§ **Given exercise**: List every line in the records that contains the string "sQuery".

* Begin *

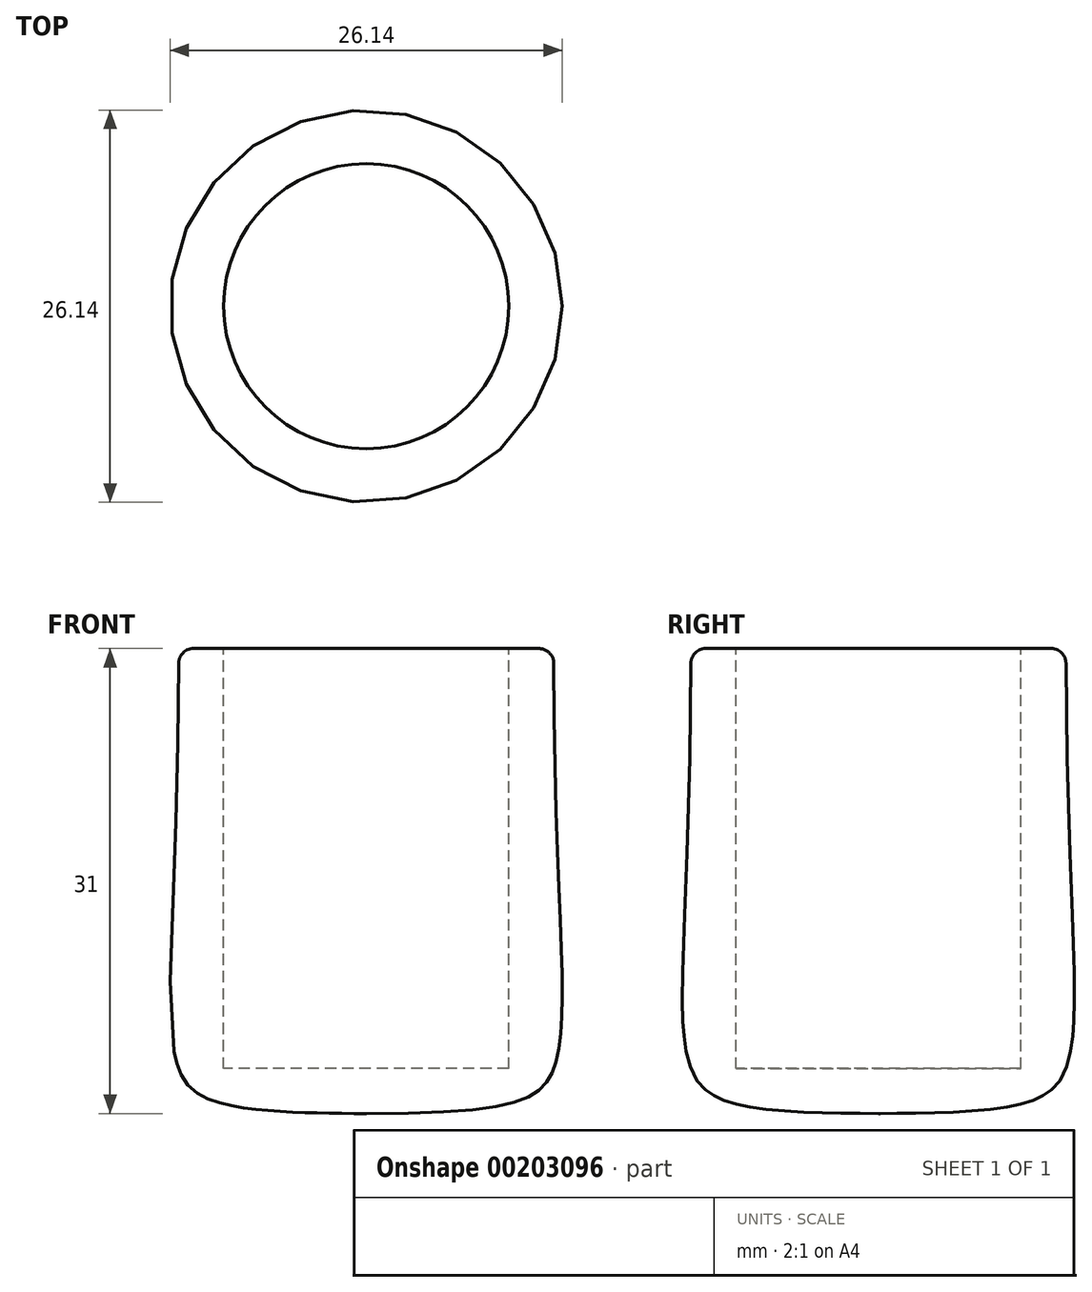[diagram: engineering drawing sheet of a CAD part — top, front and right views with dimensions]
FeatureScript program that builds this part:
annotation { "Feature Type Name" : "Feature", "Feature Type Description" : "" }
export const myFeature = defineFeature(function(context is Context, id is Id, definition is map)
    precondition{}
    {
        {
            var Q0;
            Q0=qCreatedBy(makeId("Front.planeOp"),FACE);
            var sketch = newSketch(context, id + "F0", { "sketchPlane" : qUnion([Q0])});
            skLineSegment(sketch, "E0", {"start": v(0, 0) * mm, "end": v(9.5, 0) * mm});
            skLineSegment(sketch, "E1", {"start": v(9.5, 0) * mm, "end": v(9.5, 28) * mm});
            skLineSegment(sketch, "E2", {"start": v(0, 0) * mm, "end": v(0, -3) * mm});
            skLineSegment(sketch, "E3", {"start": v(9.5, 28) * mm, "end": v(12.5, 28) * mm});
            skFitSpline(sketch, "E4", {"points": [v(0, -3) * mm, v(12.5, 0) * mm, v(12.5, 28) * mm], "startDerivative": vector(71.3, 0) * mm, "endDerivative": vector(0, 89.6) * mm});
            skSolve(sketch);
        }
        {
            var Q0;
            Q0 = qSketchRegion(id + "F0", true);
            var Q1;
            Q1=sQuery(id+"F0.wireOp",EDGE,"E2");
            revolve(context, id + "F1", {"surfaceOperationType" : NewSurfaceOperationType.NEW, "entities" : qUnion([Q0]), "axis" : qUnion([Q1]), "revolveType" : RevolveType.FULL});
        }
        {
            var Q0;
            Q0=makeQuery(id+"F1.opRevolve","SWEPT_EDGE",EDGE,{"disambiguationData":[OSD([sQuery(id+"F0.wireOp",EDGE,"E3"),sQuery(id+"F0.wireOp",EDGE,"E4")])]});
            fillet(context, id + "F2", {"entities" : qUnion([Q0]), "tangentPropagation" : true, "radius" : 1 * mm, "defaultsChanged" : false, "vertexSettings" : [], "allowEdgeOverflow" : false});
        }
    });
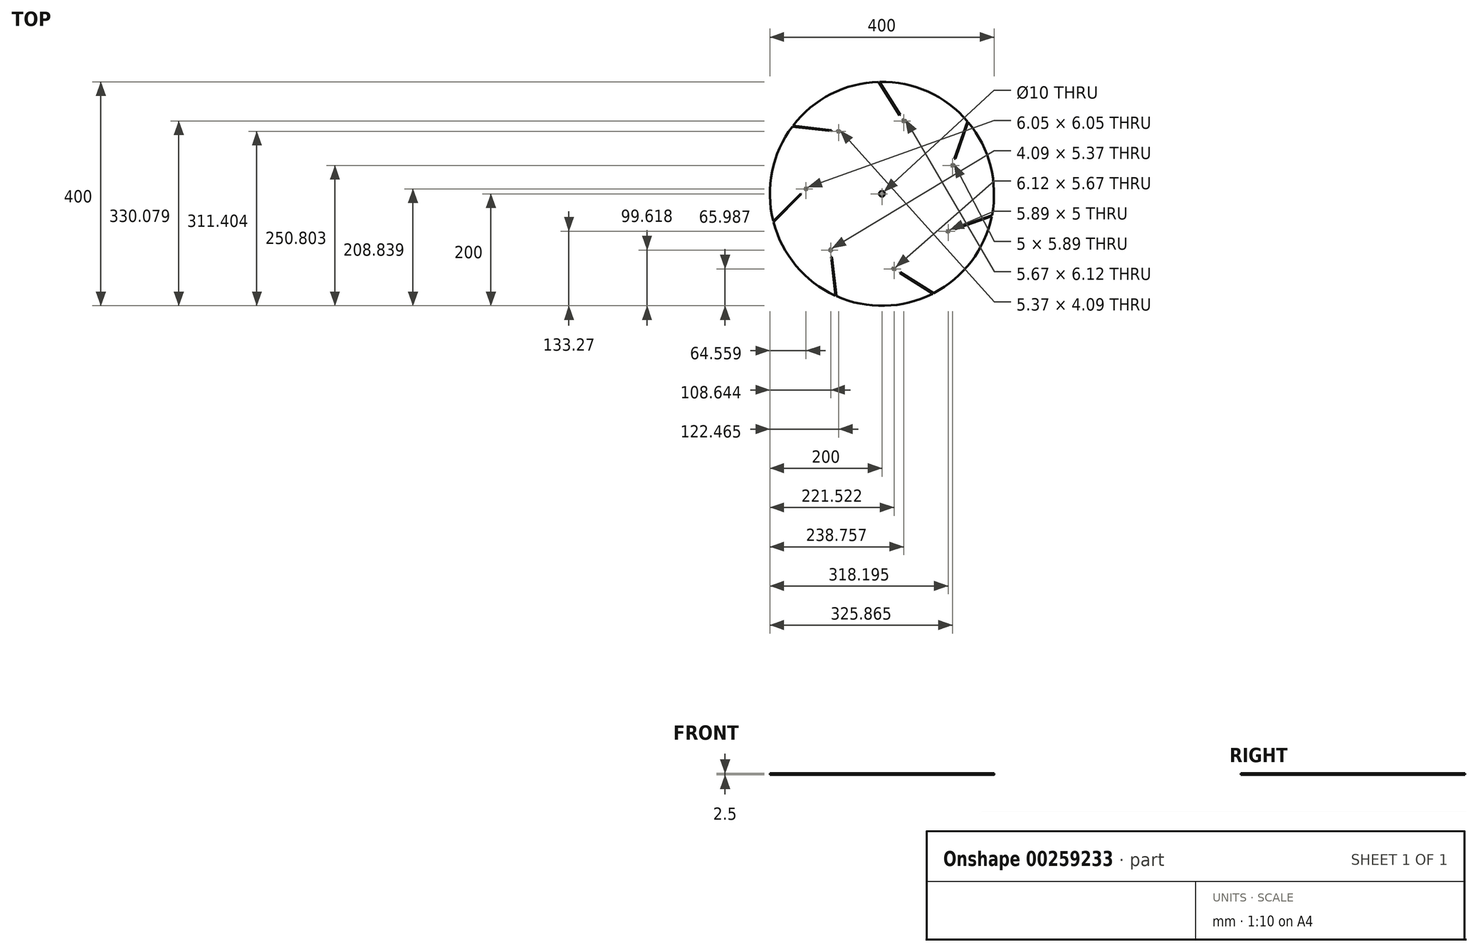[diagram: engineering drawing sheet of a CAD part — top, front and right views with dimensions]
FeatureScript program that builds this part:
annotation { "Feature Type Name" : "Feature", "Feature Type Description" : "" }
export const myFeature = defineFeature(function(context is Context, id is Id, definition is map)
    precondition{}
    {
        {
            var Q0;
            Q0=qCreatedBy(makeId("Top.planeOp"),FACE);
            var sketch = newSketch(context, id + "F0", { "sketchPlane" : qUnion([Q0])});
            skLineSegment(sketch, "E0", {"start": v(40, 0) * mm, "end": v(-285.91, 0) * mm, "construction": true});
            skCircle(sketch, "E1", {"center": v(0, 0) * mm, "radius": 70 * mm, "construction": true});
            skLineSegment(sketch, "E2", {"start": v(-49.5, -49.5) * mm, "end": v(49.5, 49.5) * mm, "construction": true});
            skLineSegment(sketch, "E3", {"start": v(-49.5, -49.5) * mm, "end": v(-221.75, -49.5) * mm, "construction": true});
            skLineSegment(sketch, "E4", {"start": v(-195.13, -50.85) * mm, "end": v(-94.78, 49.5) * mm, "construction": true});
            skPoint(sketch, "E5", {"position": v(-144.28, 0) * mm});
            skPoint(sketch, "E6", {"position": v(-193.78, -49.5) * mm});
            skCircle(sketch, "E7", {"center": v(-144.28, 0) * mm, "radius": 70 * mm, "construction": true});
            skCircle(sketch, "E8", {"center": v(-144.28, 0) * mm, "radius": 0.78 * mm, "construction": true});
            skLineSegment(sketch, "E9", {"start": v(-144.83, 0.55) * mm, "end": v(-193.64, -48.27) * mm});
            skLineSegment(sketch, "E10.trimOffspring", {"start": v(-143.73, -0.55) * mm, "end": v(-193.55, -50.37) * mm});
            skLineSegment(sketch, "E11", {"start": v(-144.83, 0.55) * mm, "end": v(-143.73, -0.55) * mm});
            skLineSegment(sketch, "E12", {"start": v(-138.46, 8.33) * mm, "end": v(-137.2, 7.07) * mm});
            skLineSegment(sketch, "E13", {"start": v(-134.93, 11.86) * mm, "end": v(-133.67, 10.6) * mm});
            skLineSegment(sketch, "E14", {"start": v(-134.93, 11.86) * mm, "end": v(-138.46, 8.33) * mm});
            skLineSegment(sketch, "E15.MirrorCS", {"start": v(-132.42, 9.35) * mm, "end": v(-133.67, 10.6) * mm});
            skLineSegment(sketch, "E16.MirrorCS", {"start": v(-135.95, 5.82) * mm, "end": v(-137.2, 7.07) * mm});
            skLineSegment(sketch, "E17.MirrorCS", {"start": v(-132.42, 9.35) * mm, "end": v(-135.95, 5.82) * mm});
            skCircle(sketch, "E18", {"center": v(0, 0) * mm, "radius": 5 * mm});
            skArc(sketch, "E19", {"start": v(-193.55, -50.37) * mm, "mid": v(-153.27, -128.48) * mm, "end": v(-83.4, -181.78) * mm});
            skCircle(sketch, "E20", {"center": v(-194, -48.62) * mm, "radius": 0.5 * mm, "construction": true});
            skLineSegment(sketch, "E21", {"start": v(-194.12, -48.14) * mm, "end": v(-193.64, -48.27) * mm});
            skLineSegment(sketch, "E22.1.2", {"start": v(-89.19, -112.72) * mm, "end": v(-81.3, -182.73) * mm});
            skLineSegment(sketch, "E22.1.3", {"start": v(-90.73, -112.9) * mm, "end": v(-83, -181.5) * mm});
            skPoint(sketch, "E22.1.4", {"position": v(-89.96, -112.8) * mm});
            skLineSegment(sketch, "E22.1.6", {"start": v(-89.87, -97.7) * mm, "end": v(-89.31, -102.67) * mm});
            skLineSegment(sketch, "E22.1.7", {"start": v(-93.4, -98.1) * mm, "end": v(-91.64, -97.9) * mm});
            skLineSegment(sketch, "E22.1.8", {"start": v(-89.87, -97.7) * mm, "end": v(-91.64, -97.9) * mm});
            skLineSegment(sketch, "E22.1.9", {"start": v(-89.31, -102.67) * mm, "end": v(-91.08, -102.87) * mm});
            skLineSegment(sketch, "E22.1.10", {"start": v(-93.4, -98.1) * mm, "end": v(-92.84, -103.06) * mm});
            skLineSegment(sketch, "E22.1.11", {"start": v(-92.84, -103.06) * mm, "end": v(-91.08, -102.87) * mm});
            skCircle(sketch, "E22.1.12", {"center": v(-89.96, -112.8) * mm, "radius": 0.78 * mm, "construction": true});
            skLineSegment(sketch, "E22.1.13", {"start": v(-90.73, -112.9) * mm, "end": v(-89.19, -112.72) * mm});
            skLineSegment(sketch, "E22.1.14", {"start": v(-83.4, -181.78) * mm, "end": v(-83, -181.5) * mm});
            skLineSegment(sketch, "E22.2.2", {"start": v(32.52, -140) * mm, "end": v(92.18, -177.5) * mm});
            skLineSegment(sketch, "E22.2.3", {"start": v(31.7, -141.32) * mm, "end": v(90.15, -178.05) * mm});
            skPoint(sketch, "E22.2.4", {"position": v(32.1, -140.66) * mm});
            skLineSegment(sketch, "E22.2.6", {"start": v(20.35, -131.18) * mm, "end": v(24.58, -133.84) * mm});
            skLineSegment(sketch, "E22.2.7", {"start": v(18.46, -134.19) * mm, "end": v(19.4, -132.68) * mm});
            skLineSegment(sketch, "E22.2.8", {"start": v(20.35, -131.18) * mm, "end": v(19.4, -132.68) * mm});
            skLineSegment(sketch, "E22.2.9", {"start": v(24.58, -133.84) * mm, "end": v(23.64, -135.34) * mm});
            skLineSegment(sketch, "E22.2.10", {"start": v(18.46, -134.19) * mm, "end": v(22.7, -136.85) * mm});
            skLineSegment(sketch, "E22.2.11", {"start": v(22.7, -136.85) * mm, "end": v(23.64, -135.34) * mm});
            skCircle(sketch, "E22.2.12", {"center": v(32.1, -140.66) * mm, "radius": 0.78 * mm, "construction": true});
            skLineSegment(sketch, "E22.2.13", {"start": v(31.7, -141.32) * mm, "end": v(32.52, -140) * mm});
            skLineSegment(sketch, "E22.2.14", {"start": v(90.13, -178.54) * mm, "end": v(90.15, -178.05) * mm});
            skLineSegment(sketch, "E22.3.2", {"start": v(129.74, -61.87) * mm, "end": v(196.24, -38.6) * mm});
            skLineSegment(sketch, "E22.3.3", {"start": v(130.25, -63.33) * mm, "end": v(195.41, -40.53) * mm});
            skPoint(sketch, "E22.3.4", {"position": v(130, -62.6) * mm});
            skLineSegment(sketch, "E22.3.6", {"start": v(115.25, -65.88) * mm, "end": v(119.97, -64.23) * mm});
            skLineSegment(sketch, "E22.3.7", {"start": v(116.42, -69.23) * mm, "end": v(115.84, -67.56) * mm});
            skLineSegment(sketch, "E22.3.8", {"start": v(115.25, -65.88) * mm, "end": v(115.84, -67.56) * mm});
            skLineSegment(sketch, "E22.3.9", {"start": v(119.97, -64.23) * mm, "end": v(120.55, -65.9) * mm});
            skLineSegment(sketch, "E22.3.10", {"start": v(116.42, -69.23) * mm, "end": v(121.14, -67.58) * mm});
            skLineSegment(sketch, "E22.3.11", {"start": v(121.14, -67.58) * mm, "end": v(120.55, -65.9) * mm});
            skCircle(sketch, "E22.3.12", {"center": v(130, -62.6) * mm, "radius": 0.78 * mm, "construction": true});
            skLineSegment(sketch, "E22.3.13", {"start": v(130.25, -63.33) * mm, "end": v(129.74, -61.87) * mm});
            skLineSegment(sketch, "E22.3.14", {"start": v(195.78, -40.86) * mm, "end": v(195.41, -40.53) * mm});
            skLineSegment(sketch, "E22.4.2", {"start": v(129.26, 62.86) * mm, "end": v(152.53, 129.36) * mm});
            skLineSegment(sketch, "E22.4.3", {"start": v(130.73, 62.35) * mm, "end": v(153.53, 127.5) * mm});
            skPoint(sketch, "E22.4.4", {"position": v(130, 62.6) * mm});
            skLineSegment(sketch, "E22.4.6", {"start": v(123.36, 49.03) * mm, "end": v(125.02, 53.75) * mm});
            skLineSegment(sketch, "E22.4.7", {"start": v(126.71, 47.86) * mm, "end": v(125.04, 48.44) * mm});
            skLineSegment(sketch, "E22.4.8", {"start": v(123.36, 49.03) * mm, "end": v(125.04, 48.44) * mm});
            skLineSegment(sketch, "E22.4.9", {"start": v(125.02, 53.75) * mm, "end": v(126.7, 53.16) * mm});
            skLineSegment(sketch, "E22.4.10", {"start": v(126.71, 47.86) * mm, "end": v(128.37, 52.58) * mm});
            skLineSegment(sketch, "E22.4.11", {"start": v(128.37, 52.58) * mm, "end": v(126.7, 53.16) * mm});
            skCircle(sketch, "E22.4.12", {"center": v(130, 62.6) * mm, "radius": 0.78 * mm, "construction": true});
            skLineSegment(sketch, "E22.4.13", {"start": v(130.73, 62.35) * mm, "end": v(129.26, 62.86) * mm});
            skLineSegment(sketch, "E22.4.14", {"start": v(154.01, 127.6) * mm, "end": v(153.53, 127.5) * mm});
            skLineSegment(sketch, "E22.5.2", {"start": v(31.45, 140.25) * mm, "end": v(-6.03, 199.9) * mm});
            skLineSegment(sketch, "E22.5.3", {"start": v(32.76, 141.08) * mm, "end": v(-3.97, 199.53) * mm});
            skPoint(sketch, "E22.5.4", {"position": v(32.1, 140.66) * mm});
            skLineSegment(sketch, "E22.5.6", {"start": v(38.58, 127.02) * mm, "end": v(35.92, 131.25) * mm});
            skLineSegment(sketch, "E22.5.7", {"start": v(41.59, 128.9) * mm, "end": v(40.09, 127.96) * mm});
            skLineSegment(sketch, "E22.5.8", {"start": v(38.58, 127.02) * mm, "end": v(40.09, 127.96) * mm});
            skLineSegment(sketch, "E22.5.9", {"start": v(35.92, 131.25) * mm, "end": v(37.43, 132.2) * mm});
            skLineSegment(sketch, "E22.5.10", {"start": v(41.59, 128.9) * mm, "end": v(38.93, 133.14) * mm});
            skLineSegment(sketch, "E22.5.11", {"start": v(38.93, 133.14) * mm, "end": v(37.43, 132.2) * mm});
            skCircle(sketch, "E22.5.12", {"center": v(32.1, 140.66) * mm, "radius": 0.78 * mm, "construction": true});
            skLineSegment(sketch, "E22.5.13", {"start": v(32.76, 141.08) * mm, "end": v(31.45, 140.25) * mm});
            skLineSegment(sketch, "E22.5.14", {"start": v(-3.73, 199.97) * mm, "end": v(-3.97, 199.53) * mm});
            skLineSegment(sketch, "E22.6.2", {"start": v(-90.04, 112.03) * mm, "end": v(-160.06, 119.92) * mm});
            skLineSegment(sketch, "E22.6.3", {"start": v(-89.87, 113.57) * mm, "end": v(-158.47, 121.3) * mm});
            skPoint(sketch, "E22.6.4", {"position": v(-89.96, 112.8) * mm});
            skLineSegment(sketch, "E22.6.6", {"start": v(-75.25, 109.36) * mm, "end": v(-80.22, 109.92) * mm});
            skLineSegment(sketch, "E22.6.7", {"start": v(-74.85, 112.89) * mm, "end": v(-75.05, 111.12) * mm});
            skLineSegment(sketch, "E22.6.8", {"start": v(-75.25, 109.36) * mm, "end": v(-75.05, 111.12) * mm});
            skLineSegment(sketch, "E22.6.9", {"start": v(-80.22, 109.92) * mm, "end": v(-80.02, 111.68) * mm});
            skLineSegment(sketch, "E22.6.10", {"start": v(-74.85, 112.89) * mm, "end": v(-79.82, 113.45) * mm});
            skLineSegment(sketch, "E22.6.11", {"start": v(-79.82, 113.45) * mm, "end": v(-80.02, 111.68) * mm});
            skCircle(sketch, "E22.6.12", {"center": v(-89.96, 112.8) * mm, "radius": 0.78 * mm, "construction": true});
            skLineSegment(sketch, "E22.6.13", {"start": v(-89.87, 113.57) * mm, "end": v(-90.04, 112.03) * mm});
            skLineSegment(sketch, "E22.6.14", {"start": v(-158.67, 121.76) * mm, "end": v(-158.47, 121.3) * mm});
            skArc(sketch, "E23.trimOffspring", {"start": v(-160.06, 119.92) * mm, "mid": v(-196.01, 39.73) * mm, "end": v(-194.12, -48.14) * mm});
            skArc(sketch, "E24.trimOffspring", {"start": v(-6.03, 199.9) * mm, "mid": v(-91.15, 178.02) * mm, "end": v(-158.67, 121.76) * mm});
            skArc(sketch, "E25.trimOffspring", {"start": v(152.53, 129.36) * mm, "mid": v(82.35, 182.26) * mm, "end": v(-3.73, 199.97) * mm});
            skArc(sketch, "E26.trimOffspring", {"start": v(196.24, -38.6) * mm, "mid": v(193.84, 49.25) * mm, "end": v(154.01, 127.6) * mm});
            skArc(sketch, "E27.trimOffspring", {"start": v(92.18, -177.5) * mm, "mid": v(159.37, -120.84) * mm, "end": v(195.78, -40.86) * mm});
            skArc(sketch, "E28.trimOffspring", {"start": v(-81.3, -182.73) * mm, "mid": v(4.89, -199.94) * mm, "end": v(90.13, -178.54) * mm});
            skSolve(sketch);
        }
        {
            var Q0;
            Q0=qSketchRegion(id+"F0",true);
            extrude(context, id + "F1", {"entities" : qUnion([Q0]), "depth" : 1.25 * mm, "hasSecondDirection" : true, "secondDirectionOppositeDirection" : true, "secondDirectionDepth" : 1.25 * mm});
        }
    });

* End *

§ **Task response**:
            Q1=sQuery(id+"F0.wireOp",EDGE,"E2");
            Q0=makeQuery(id+"F1.opRevolve","SWEPT_EDGE",EDGE,{"disambiguationData":[OSD([sQuery(id+"F0.wireOp",EDGE,"E3"),sQuery(id+"F0.wireOp",EDGE,"E4")])]});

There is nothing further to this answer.